Julian Assange criticised journalists for misleading citizens through the media blitz which promoted the case for war in the run up to the Afghanistan and Iraq conflicts. “Wars are peddled to the world through lies constructed by those who are close to those they are meant to be policing,” said Assange. He appealed to the people to support the work of Wikileaks. “Get the truth and give it to us, and we will spread it all over the world,” he concluded.


Jemima Khan argued that the Afghanistan war had escalated violence in the region by exporting terrorism to Pakistan and fuelling the ‘Jihadi’ mindset which has painted the conflict as a holy war. “The strategy in Afghanistan is a complete failure where even after a decade the Taliban controls two-thirds of the country, and where the social situation has deteriorated for women with 87% of them being subjected to domestic abuse,” she explained. Jemima Khan appealed to the government to bring British troops back home, asking them, “How can you ask a man to be the last man to die for a mistake?”                            


George Galloway used his typical dramatic rhetoric to criticise the Tony Blair government. “There is not enough water in the river Jordan for him to wash the blood off his hands,” he said. He criticised the Parliament behind the decision to go to war in Afghanistan, calling it “a rubber stamp Parliament, a Parliament of poodles and pagers who follow their leaders wherever they go”. George Galloway ended his speech lauding the anti-war movement by saying, “While we were unsuccessful in stopping the war in Afghanistan and Iraq, we were successful in discrediting them.” 


The final speaker Jeremy Corbyn said that the anti-war movement should not fear the political rhetoric or the media campaigns that discredit the anti-war movement. He stated that it is up to the citizens of Britain to use democracy to put an end to the government’s military adventurism. “Stand together for peace, for justice, and keep up the pressure on the government,” he said concluding his speech.


After the speeches, the activists and rally supporters gathered and marched to 10 Downing Street to deliver a petition calling for the recall of British troops stationed in Afghanistan. People chanted slogans like “1 2 3 4 we don’t want no bloody war.... 5 6 7 8 spend it on the welfare state”, and “You say warfare, we say welfare”. After delivering the petition, the protesters squatted in front of 10 Downing Street blocking traffic as news vans were on site and news helicopters circled overhead. No government minister came out to make any statements and the Metropolitan police slowly began to circle the crowd and close ranks. Protesters standing their ground on the streets were pushed back by the police, to which they shouted,“Shame on you! Shame on you!” The demonstration continued for a couple of hours and was overall a peaceful one. However, the police presence and the traffic hold up later compelled the protesters to slowly move out of the street. 
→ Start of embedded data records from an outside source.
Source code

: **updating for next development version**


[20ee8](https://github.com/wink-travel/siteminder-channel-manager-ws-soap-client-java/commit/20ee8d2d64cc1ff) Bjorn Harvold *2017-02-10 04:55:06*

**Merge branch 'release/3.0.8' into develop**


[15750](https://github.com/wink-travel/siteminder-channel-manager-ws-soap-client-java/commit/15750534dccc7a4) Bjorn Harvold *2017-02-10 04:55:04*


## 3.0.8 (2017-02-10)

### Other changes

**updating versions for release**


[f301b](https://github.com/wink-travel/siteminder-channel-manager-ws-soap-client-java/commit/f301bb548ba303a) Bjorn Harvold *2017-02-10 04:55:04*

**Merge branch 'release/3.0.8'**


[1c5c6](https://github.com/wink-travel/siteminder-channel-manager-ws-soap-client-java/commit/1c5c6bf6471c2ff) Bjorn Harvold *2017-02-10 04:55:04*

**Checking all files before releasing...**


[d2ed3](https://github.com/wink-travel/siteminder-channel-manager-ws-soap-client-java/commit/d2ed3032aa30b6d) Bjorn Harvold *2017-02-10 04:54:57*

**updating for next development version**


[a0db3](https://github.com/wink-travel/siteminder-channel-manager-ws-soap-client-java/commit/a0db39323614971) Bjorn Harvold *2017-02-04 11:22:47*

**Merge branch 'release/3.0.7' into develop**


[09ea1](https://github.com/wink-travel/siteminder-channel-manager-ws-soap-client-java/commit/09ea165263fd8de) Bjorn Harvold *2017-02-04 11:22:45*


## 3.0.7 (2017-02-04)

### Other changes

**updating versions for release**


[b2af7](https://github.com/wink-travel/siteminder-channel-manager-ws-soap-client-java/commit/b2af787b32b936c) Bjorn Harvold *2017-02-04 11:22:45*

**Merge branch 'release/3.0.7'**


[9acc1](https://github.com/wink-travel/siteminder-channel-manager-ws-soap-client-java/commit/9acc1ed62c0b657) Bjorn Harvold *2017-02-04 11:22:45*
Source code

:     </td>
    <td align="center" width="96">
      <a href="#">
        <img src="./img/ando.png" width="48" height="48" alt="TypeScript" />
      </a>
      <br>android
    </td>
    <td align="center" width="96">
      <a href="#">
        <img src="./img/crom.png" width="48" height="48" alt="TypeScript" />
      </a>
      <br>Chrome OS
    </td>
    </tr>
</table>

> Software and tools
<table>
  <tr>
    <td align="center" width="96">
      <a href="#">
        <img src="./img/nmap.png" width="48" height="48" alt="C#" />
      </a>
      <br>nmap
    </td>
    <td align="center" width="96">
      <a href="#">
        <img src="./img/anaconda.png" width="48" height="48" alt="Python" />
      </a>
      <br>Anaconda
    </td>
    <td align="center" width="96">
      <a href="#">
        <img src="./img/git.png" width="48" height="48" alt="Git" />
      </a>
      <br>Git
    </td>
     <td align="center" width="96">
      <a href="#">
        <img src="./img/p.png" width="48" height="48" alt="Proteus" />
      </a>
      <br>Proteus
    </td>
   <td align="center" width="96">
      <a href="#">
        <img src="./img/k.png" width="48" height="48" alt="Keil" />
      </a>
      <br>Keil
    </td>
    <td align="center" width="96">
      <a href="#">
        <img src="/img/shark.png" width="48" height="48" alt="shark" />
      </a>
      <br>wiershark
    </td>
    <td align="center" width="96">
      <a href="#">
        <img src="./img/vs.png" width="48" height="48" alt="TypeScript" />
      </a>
For one day, thousands of people from all walks of life came together to grant the anti-war movement political legitimacy. Ten years of violence, strategic failure and coffins of dead British servicemen and women regularly passing the streets of Wooden Bassett has only strengthened their resolve to work towards ending the conflict. Even though the rally was short, the presence of hundreds of people engaged in comprehensive discussion and debate and the powerful words of anti-war heavyweights, all sent a powerful message to the government. The rally declared that British citizens were not only committed to ending the nation’s military adventurism, but also committed to use democracy and peaceful tactics to voice their grievances and be the agents of change.